The majority of the treating melanoma community will likely fall in line, and completion lymph node dissection will no longer be recommended on a routine basis. Some may actually abandon the procedure completely. But the goals of durable regional disease control and enhanced staging information are still valid and laudable in the overall management of patients with melanoma and therefore a selective approach based on the predicted risk of non–sentinel lymph node involvement, the involved nodal basin, the risk of the planned dissection, patient age and underlying comorbidities, and the likelihood of patients receiving adjuvant systemic therapy seems rational. 

Based on the recently published data, it would be appropriate and prudent to include active nodal basin observation/ultrasound surveillance as part of the evolving nationally based consensus melanoma treatment guidelines and in this way offer patients with a positive sentinel node more than one viable option and support surgeons who endorse a selective approach to completion dissection. ■

DISCLOSURE: Dr. Ross reported no conflicts of interest. 

REFERENCES 

1. Morton DL, Thompson JF, Cochran AJ, et al: Final trial report of sentinel-node biopsy versus nodal observation in melanoma. N Engl J Med 370:599-609, 2014. 

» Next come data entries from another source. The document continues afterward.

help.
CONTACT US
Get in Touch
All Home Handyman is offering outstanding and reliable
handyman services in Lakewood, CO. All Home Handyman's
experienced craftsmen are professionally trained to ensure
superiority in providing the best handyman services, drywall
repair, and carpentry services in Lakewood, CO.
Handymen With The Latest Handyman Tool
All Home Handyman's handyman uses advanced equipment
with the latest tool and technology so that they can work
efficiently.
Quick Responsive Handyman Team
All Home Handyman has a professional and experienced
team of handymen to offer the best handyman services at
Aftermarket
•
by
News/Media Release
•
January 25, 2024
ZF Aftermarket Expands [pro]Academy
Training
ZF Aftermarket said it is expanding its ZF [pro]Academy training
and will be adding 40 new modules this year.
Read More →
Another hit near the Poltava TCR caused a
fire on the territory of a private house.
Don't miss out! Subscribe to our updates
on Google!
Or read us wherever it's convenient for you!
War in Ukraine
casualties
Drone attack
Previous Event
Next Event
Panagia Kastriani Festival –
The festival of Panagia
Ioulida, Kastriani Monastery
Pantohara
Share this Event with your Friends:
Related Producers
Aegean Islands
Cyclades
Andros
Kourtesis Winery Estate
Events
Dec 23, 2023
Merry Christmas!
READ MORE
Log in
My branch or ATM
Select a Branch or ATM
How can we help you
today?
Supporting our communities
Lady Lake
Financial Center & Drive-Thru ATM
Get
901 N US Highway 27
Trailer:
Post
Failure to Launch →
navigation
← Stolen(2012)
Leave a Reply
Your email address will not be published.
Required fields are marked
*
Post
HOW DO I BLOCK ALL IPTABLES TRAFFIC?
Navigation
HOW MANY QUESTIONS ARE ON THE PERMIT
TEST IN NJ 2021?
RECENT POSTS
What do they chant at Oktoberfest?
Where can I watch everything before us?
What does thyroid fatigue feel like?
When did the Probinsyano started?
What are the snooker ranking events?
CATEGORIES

2. Leiter U, Stadler R, Mauch C, et al: Complete lymph node dissection versus no dissection in patients with sentinel lymph node biopsy positive melanoma (DeCOG-SLT): A multicentre, randomised, phase 3 trial. Lancet Oncol 17:757-767, 2016. 

3. Faries MB, Thompson JF, Cochran AJ, et al: Completion dissection or observation for sentinel-node metastasis in melanoma. N Engl J Med 376:2211-2222, 2017.